Aquilo que queria que fosse o seu epitáfio.
Um escritor provocador que nos deixa aos 82 dois anos.
Fica a obra.
A destacar "A Comunidade".
Leiam, que só depois da morte se reconhece a vida.
” Quando a dor no peito me oprime, corre o ombro, o braço esquerdo, surge nas costas, tumifica a carótida e dá-lhe um calor que não gosto; quando a respiração se acelera em busca duma lufada que a renasça, o medo da morte afinal se escancara (medo-mor, tamanha injustiça, torpeza infinita), aperto a mão da Irene, a sua mão débil e branca. Quero acordá-la.

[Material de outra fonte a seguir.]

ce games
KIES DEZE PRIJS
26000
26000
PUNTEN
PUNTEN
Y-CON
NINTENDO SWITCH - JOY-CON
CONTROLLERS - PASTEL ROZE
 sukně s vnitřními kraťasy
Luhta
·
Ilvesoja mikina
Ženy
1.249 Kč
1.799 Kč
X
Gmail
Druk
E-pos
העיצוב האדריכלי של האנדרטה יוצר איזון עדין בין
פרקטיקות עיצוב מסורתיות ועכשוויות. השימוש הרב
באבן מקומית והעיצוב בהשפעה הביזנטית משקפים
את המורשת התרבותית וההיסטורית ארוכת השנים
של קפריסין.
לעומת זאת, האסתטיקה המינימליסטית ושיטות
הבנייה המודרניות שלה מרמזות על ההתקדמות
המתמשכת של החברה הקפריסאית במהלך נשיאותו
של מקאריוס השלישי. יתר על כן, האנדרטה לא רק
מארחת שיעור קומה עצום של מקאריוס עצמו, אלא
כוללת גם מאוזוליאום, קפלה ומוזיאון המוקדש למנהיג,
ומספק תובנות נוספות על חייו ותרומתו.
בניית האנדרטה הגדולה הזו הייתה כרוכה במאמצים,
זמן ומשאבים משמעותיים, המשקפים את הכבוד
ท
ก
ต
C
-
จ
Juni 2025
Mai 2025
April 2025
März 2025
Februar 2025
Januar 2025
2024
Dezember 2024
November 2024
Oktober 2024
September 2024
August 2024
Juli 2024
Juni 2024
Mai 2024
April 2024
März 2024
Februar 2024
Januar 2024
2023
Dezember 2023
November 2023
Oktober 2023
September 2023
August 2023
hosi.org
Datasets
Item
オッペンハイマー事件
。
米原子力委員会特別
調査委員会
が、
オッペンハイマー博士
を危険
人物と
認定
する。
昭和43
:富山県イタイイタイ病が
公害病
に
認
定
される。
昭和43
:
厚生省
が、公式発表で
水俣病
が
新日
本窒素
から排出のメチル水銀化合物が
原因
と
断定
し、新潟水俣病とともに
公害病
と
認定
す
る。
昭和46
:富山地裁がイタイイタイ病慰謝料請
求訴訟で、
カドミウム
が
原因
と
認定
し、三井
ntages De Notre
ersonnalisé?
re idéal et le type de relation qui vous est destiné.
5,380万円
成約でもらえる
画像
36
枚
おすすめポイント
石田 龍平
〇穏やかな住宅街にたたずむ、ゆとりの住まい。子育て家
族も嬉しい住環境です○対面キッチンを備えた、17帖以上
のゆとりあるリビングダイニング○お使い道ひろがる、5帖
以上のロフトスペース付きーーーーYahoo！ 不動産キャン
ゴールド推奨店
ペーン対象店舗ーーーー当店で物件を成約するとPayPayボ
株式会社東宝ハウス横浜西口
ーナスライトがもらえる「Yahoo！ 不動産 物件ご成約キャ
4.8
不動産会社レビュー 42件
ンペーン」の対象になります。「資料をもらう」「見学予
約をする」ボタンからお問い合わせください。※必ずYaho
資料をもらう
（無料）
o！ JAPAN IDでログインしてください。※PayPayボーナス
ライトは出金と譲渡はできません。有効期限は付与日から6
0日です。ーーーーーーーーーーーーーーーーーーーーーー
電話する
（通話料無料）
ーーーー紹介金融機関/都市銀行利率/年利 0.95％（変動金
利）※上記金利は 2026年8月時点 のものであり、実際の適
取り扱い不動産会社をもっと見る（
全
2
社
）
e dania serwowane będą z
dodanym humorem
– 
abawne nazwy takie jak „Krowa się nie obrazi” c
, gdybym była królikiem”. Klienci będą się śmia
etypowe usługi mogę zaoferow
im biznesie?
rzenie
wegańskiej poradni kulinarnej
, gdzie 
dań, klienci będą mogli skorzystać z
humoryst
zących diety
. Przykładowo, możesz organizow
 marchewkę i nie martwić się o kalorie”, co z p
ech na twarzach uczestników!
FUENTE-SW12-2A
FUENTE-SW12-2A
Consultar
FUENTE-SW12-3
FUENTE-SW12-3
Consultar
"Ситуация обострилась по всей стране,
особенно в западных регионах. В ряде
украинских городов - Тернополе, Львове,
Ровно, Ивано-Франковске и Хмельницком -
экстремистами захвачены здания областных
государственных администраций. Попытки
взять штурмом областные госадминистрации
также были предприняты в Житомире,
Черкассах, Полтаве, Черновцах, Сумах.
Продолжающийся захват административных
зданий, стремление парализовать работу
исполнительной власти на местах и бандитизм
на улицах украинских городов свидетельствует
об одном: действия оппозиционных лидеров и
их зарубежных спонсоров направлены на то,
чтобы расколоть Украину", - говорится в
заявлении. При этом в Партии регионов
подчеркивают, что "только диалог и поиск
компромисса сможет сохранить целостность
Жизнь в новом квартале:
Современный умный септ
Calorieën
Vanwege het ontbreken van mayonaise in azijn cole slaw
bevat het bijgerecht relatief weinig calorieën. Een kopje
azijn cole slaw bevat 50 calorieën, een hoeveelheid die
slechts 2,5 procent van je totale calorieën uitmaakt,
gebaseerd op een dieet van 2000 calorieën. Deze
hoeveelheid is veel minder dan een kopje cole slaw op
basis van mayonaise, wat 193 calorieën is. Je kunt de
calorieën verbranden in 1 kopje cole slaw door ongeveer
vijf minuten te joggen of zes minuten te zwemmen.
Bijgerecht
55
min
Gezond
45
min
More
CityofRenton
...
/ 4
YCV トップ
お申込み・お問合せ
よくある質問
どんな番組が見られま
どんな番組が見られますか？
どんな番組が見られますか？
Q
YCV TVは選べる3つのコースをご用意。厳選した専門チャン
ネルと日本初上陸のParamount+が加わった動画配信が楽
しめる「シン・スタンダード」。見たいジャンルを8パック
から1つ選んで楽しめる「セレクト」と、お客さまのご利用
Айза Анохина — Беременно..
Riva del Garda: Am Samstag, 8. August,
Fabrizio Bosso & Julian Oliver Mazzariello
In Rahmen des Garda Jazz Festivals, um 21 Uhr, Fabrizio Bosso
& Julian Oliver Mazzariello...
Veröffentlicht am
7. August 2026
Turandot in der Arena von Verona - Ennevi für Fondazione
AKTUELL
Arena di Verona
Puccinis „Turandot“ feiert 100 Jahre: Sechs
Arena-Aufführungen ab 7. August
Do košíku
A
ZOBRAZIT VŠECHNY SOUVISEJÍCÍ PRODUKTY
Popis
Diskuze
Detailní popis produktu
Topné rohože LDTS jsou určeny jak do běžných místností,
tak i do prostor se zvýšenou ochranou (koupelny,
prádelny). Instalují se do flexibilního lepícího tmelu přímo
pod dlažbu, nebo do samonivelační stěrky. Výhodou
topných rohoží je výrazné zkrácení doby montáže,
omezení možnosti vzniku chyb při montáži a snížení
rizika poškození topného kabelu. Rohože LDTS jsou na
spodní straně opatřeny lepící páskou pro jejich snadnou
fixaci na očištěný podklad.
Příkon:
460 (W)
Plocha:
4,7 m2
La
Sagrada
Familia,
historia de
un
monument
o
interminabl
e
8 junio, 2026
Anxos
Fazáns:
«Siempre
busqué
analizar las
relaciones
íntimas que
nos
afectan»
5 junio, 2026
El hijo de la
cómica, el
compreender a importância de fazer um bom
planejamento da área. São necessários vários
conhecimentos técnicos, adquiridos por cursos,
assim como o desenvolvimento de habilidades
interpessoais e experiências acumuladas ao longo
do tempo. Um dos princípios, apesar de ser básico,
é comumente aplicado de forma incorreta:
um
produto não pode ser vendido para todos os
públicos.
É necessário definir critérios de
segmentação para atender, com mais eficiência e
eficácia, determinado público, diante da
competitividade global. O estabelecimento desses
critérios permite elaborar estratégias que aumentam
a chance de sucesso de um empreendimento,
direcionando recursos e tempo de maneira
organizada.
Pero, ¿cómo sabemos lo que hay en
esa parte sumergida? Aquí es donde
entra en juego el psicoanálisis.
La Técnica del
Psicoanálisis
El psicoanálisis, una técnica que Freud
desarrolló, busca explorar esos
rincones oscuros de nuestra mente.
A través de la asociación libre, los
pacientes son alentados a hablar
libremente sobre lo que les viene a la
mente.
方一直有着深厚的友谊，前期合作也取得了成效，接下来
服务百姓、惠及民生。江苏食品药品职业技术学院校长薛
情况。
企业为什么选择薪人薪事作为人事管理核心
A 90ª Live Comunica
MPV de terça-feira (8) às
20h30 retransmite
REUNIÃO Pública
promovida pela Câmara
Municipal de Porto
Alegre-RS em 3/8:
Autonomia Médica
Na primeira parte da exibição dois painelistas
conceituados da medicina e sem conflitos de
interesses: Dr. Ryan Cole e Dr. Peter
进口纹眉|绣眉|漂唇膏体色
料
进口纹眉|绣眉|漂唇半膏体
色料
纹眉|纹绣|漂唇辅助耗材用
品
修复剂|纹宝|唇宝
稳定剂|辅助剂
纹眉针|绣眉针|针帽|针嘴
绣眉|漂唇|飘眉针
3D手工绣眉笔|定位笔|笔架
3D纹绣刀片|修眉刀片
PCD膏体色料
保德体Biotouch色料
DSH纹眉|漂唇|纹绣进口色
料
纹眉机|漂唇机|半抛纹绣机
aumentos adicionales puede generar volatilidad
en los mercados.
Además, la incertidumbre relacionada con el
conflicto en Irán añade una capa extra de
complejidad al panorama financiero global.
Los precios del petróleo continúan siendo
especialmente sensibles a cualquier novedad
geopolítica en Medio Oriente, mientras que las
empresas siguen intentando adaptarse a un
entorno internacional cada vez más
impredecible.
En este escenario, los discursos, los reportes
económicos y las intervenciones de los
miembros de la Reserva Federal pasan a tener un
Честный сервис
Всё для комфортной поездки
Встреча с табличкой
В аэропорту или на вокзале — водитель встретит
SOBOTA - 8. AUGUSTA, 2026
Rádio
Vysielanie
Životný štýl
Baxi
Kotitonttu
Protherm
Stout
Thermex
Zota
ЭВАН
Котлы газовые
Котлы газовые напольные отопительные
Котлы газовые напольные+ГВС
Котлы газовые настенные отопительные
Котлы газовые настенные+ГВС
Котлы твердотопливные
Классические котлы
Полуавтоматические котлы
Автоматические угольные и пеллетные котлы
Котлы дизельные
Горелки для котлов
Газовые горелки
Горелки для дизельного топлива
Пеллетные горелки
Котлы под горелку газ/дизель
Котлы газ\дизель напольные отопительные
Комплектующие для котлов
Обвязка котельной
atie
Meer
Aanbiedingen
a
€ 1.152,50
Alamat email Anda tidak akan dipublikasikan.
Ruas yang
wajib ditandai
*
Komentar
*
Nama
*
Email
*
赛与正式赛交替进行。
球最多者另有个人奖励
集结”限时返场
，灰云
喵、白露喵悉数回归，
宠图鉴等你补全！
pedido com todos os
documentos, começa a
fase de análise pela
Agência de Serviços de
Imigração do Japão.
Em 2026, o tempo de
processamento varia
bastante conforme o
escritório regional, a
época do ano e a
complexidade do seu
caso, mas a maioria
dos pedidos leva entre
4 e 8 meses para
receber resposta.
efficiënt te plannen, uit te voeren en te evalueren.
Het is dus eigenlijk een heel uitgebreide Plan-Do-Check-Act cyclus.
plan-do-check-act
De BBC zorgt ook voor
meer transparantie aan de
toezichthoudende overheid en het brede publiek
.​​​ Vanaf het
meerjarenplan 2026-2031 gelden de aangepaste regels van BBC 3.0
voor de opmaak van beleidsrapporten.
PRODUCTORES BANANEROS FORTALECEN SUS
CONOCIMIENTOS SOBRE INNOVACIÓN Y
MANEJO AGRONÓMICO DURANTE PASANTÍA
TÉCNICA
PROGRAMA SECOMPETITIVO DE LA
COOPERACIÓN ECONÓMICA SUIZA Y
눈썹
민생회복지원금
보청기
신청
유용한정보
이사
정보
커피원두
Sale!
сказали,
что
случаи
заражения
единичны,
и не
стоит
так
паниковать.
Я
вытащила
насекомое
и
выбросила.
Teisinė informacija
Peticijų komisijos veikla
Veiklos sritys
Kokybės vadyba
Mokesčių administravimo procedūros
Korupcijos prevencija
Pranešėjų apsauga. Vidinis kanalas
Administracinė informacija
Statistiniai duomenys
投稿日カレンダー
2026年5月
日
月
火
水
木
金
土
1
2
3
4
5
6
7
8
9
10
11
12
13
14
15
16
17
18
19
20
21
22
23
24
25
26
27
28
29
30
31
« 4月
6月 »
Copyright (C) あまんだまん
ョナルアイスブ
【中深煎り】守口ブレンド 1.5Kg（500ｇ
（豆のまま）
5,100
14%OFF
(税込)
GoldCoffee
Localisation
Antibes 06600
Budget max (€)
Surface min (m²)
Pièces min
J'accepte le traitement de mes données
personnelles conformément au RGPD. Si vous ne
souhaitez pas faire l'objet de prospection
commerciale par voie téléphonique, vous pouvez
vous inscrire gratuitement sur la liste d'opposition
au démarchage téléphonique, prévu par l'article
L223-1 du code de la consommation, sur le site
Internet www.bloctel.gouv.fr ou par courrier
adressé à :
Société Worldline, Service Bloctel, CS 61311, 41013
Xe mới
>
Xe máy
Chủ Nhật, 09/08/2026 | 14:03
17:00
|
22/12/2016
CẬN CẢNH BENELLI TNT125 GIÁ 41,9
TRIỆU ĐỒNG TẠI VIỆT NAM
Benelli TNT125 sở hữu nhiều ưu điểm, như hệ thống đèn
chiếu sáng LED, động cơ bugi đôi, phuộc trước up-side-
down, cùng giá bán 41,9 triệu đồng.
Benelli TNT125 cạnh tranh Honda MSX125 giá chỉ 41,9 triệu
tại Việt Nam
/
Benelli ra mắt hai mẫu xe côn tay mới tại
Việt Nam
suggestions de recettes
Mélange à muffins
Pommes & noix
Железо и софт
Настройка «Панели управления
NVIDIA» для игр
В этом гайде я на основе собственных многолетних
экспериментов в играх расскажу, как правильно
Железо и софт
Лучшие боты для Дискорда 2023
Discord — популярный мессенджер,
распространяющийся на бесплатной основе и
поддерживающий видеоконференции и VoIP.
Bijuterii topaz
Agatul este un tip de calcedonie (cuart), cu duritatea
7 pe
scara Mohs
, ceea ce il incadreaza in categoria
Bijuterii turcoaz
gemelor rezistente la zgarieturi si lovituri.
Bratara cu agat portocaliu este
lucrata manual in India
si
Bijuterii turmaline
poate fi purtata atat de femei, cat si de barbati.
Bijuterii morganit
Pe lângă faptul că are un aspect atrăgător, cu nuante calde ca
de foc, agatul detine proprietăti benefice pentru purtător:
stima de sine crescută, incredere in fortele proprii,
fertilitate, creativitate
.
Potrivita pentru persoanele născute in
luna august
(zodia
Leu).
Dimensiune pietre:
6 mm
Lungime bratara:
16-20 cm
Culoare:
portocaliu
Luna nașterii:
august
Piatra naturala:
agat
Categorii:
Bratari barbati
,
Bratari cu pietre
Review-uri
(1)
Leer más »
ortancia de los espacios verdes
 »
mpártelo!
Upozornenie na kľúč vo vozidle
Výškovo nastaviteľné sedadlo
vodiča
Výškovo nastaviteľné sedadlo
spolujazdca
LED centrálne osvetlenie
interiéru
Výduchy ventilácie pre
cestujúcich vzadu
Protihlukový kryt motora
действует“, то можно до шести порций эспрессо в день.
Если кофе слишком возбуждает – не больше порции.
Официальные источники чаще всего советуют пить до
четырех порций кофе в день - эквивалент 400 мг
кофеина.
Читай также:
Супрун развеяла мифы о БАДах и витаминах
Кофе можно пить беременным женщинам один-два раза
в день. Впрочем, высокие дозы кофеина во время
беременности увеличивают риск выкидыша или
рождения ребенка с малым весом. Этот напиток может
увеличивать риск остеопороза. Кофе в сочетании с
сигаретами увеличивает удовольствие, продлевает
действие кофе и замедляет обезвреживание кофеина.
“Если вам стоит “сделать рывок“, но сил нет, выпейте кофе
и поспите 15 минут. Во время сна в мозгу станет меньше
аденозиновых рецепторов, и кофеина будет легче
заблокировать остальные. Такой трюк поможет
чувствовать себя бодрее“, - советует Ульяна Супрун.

E digo : «não me deixes morrer, não deixes…» Penso para comigo, repito para me convencer: «esta pequena mão, âncora de carne em vida, estas amarras suas veias artérias palpitantes, este peso dum corpo e este calor, não me deixarão partir ainda…» E aperto-lhe a mão com força, e acabo às vezes por adormecer assim, quase confiante, agarrado à sua vida. Ah, são as mulheres que nos prendem à terra, a velha terra-mãe, eu sei, eu sei ! São elas que nos salvam do silêncio implacável, do esquecimento definitivo, elas que nos transportam ao futuro, à imortalidade na espécie (nem teremos outra) pelo fruto bendito do seu ventre (eu sei, eu sei…) ”
Excerto de ” Comunidade “, de Luiz Pacheco.